I’ve always believed that teachers are lifelong learners. I wouldn’t be in the profession if I thought otherwise. The students I teach in my classroom now do not necessarily learn in the same way I learnt when I was their age, and they certainly don’t learn in the same way that my parents did. As such, teaching has adapted and changed, and while the fundamental principals are still very similar, our approach to teaching and learning is in a constant state of change based on the needs of our students.

The same should be said for teacher learning, although I don’t necessarily know if it is.

All throughout my teacher training (yes, all four years of it!), I had one philosophy when it came to my uni lectures/seminars and any extra professional development I participated in: it’s all a learning experience.

I don’t believe in “bad” PD, as many people around me have sometimes called their experiences. I approach everything as a new learning experience, and even if I come out of something with the simple realisation that I’m not going to use that strategy or I disagreed with a philosophy or implementation approach… I’ve still learnt something. Sometimes I come out greatly inspired and raring to try a new approach, and that’s fantastic. But I just can’t bring myself to call something “bad.”

Now, that’s not to say that sometimes I attend PDs where the presenters are sometimes difficult to listen to. Not every one IS easy to listen to, or comfortable talking in front of groups, or easily able to present information. I try to look beyond that, because they’re trying to convey a message or point and that’s why I’m sitting in the room – I’m not there to judge the person.

As teachers we should all be able to critically reflect on ideas and concepts of teaching – and that includes our own professional judgement. It is just as powerful to say “I disagree with that” or “After listening to that approach, I don’t think that’s suitable for my situation” as it is to say, “I am absolutely going to run with that brilliant idea!”

Which brings me to my recent discovery of online webinars. Now I know they’ve been around for a while, but they’re new to me and I think they’re brilliant.

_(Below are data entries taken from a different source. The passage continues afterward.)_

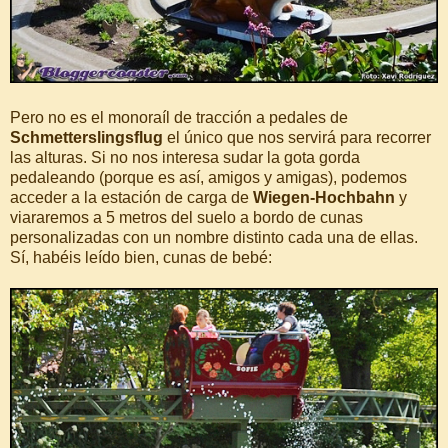
Pero no es el monoraíl de tracción a pedales de
Schmetterslingsflug
el único que nos servirá para recorrer
las alturas. Si no nos interesa sudar la gota gorda
pedaleando (porque es así, amigos y amigas), podemos
acceder a la estación de carga de
Wiegen-Hochbahn
y
viararemos a 5 metros del suelo a bordo de cunas
personalizadas con un nombre distinto cada una de ellas.
Sí, habéis leído bien, cunas de bebé:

My experiences started with RSCON3 this year, and has led me to SimpleK12’s webinar series as well. I’ve never shied away from opting in to PD in my free time, so for me this is just an inspiring option to having to search high and low for PD that is appealing and relevant to me and my teaching.

And yes, there have been webinars I’ve experienced that I’ve walked away from going “That was interesting, but not really suited to me.” I don’t count those as wasted experiences.

But, just like my students, I’m happy to be a sponge – ready to absorb all sorts of knowledge! After all, you never know where it might take you!

Do you have a philosophy on professional development/learning?

Have you had an overly positive and/or negative professional development experience?